SOURCE EXTRACT.
Theorem merge_env_empty_env:
   merge_env env empty_env = env /\
   merge_env empty_env env = env
Proof
  rw [merge_env_def,empty_env_def]
QED

Theorem merge_env_assoc:
   merge_env env1 (merge_env env2 env3) = merge_env (merge_env env1 env2) env3
Proof
  fs [merge_env_def]
QED

Theorem Decls_APPEND:
   !s1 s3 env1 ds1 ds2 env3.
      Decls env1 s1 (ds1 ++ ds2) env3 s3 =
      ?envA envB s2.
         Decls env1 s1 ds1 envA s2 /\
         Decls (merge_env envA env1) s2 ds2 envB s3 /\
         env3 = merge_env envB envA
Proof
  Induct_on `ds1` \\ fs [APPEND,Decls_NIL,merge_env_empty_env]
  \\ once_rewrite_tac [Decls_CONS]
  \\ fs [PULL_EXISTS,merge_env_assoc] \\ metis_tac []
QED

Theorem Decls_SNOC:
   !s1 s3 env1 ds1 d env3.
      Decls env1 s1 (SNOC d ds1) env3 s3 =
      ?envA envB s2.

INFORMATION SUPPLIED.
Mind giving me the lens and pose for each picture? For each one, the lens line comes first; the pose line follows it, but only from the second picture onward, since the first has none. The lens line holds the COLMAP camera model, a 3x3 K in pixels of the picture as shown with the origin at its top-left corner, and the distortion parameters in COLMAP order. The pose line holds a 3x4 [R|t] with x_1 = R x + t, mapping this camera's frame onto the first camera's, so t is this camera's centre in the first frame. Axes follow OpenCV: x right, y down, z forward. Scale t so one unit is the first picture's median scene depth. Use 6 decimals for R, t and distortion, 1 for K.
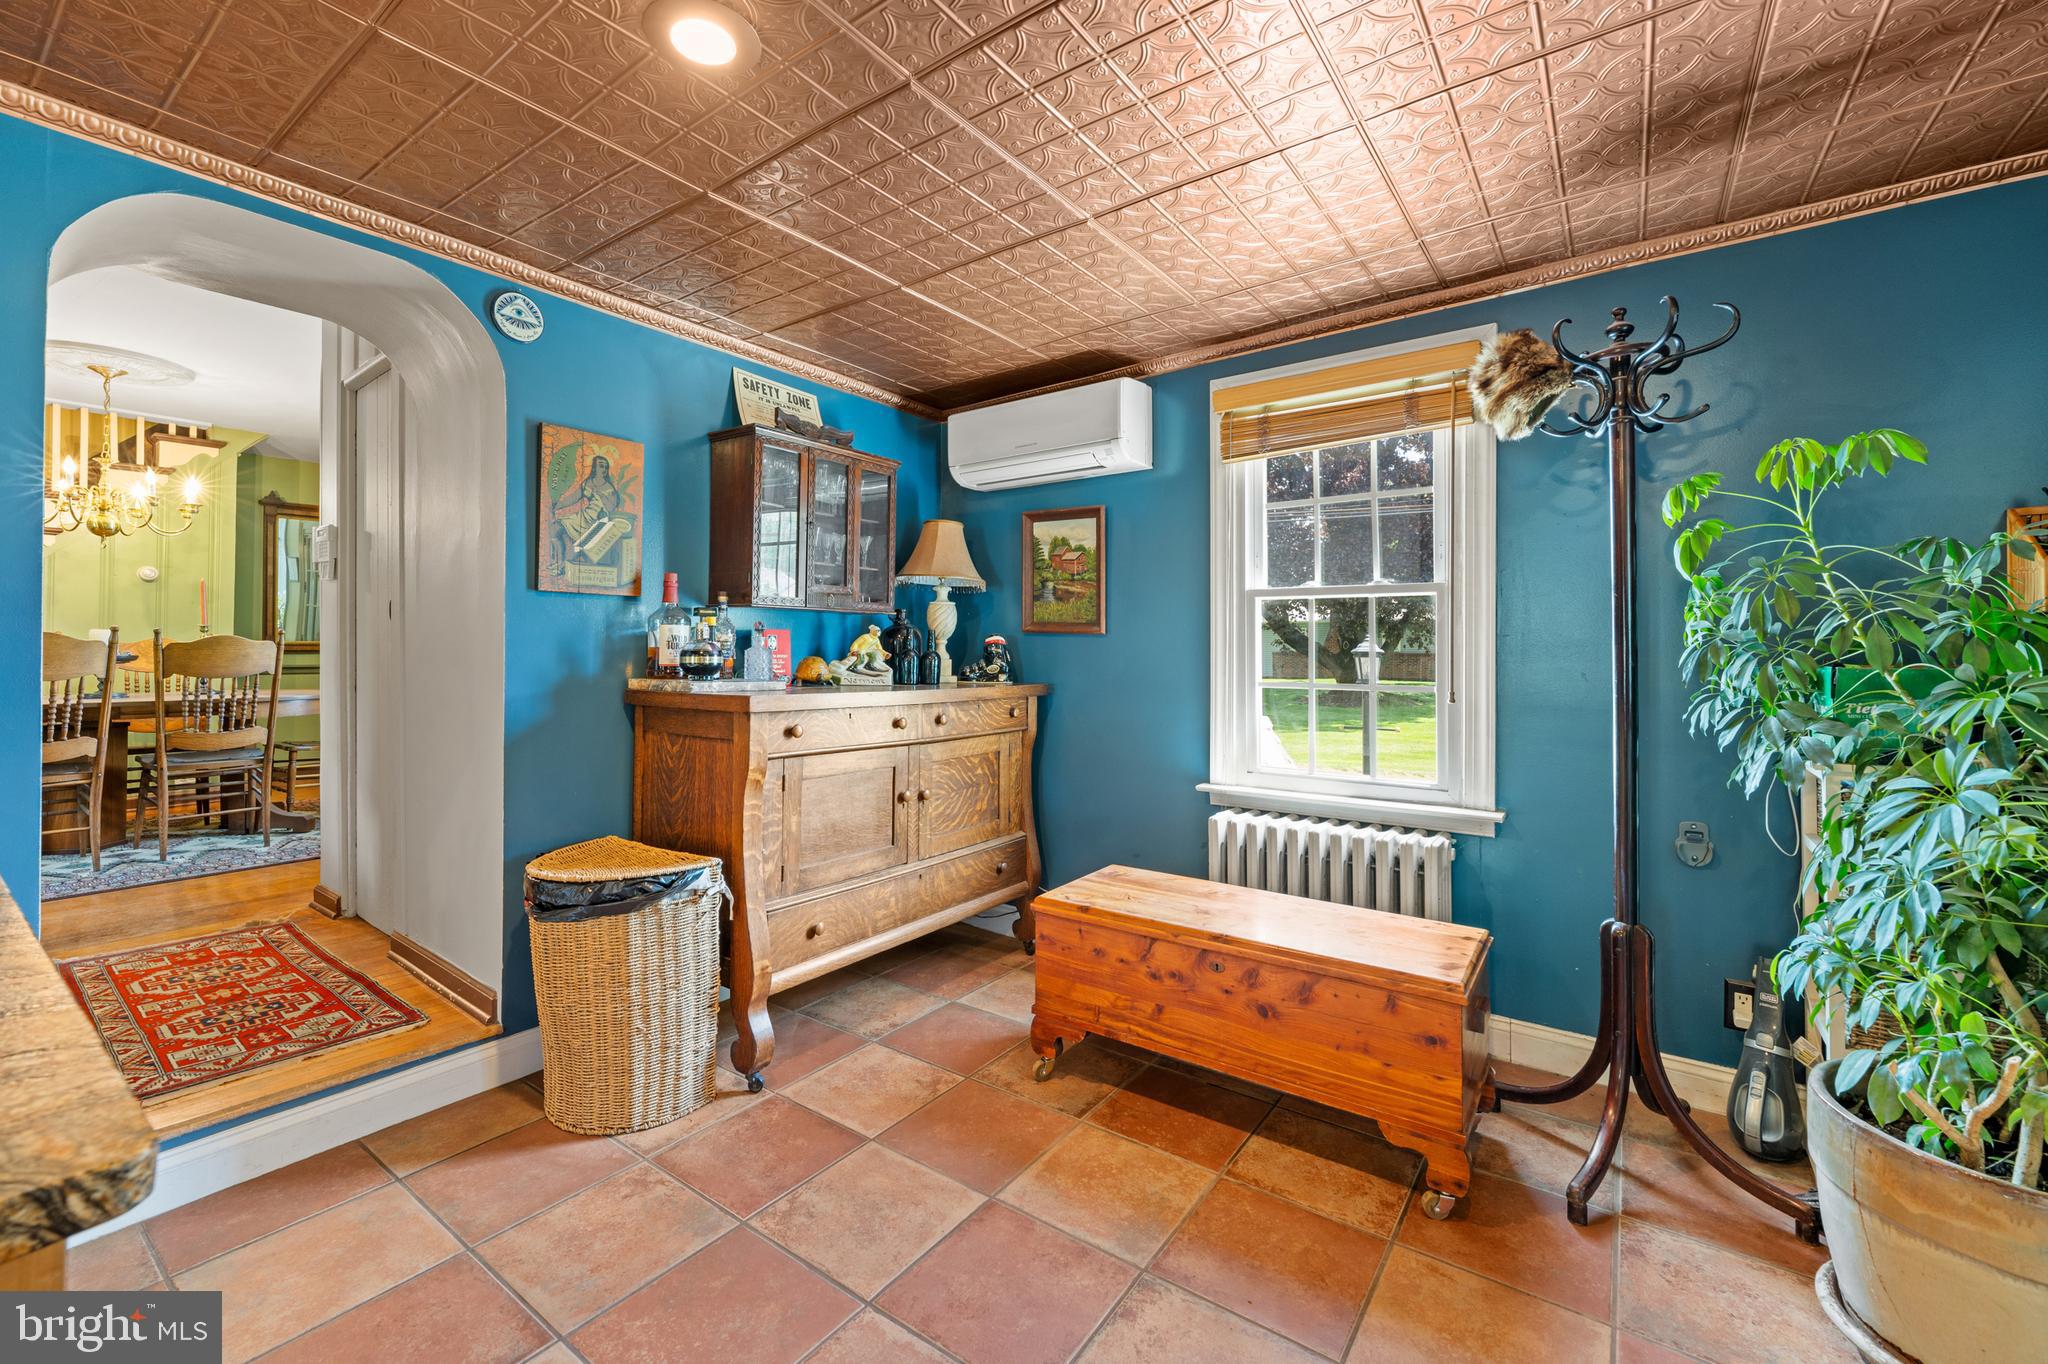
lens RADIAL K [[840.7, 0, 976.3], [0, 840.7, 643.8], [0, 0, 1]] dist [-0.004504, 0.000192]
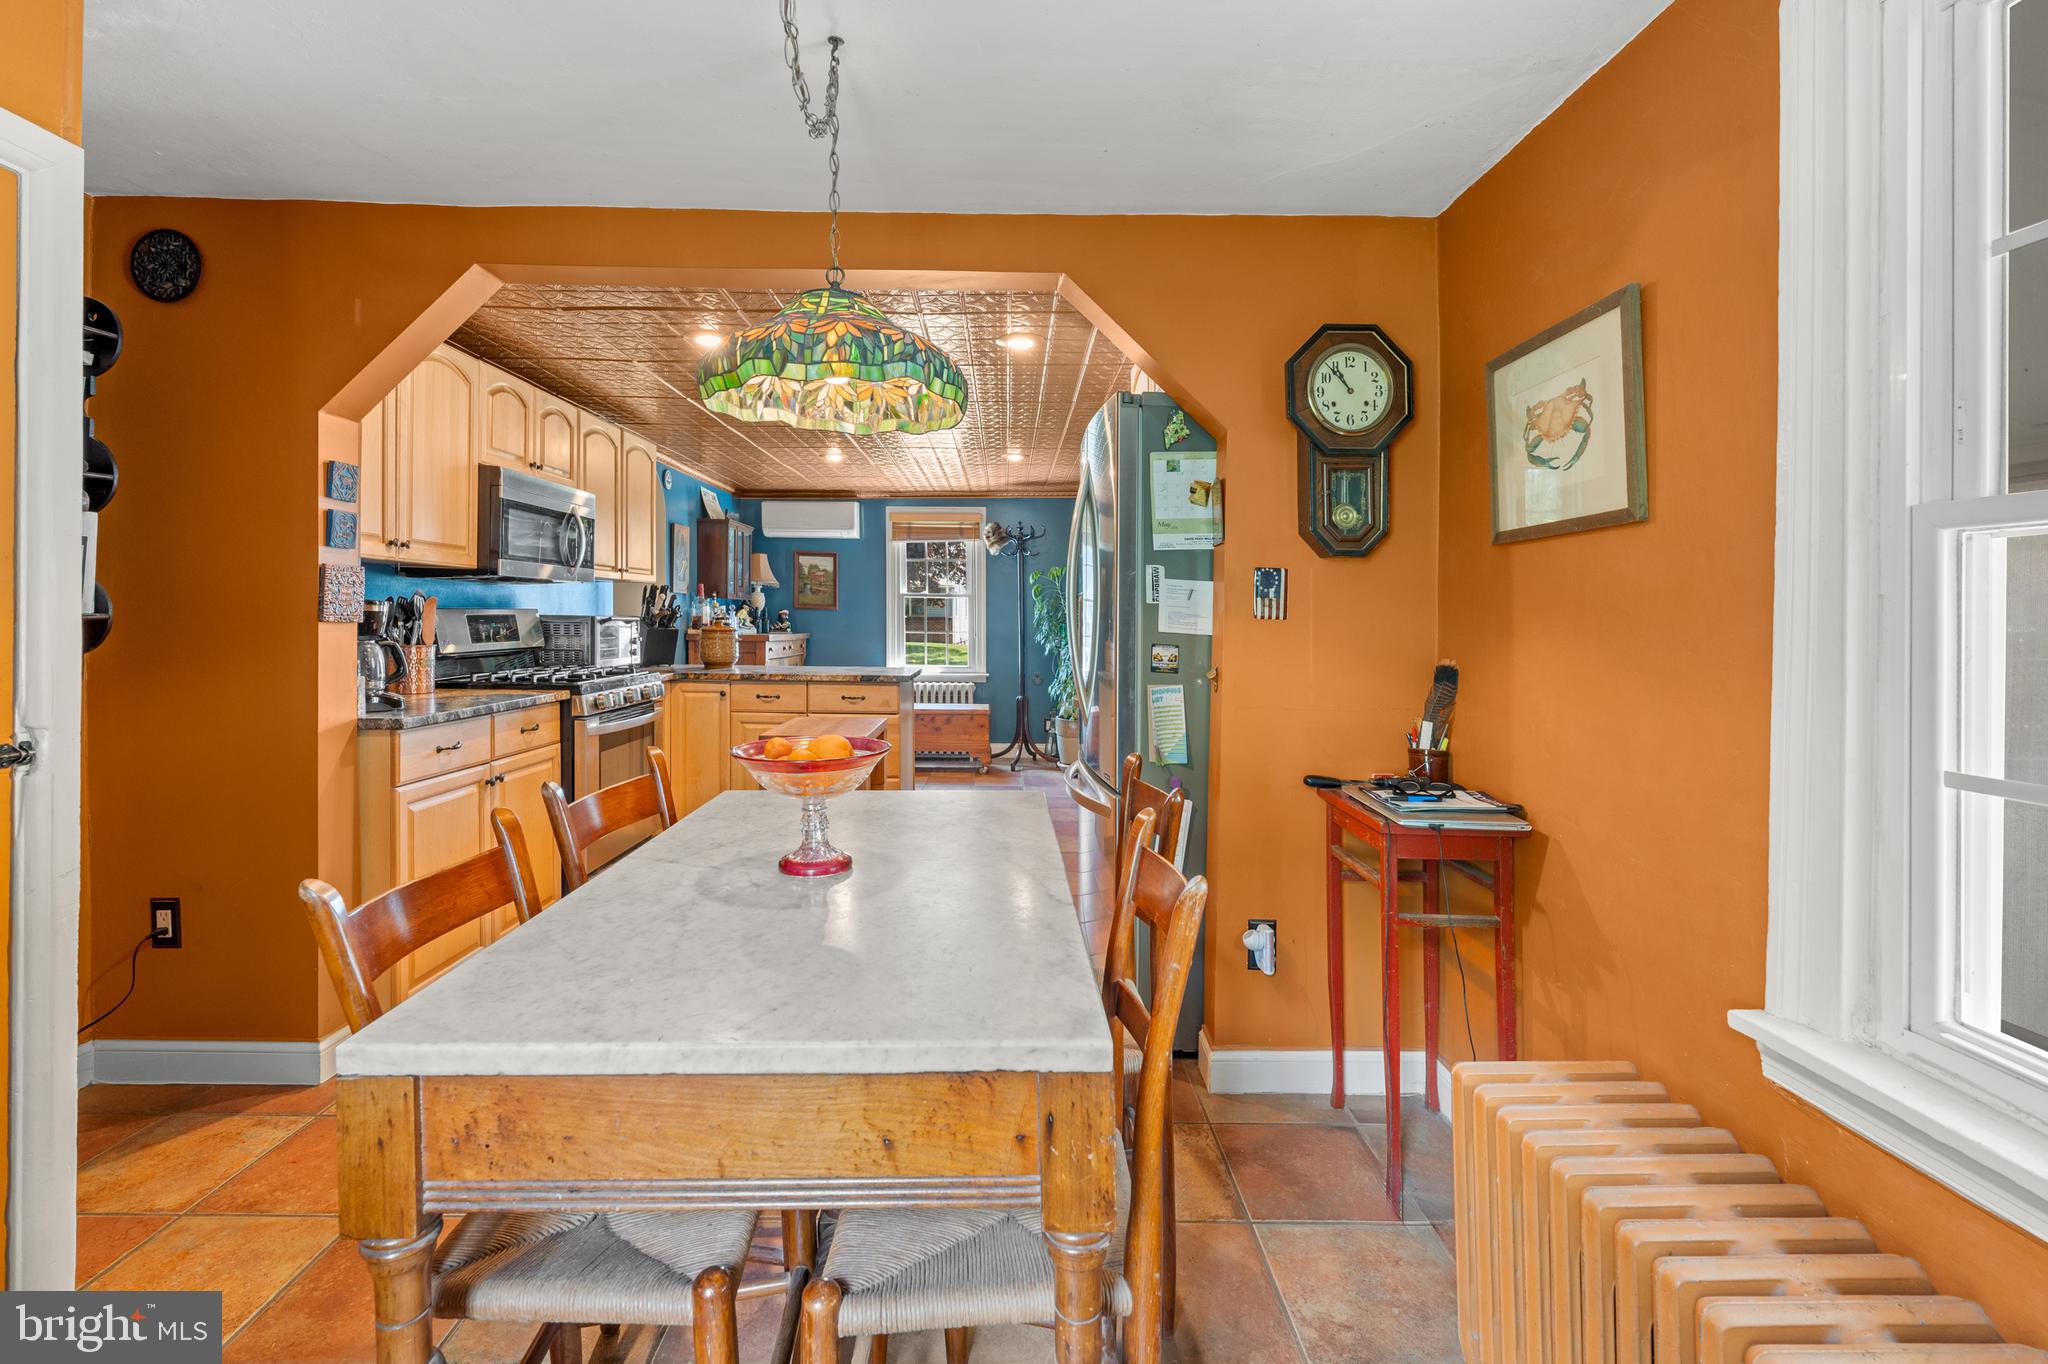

ASSIGNMENT 1.
Answer from the theorem script:
(a) Which tactic proves merge_env_assoc?
(b) In Decls_APPEND, what is env3 equal to?
(c) Which two definitions does the proof of merge_env_empty_env rewrite with?
ASSIGNMENT 2. Render the statement of merge_env_empty_env from the theorem script, "merge_env env empty_env = env /\ merge_env empty_env env = env", as one sentence of plain English prose.
ASSIGNMENT 3. Supply the rest of the theorem script on Decls, continuing the Decls_SNOC statement after its last line.
The material after the theorem script is separate from it.

EXERCISE RESULT 1.
(a) fs [merge_env_def]
(b) merge_env envB envA
(c) merge_env_def and empty_env_def

EXERCISE RESULT 2. Merging env with empty_env yields env, and merging empty_env with env also yields env.

EXERCISE RESULT 3.
         Decls env1 s1 ds1 envA s2 /\
         Decls (merge_env envA env1) s2 [d] envB s3 /\
         env3 = merge_env envB envA
Proof
  METIS_TAC [SNOC_APPEND, Decls_APPEND]
QED

Theorem Decls_set_eval_state:
  Decls env1 s1 ds env2 s2 ∧ s1.eval_state = NONE ⇒
  ∀es.
    Decls env1 (s1 with eval_state := es) ds env2
               (s2 with eval_state := es)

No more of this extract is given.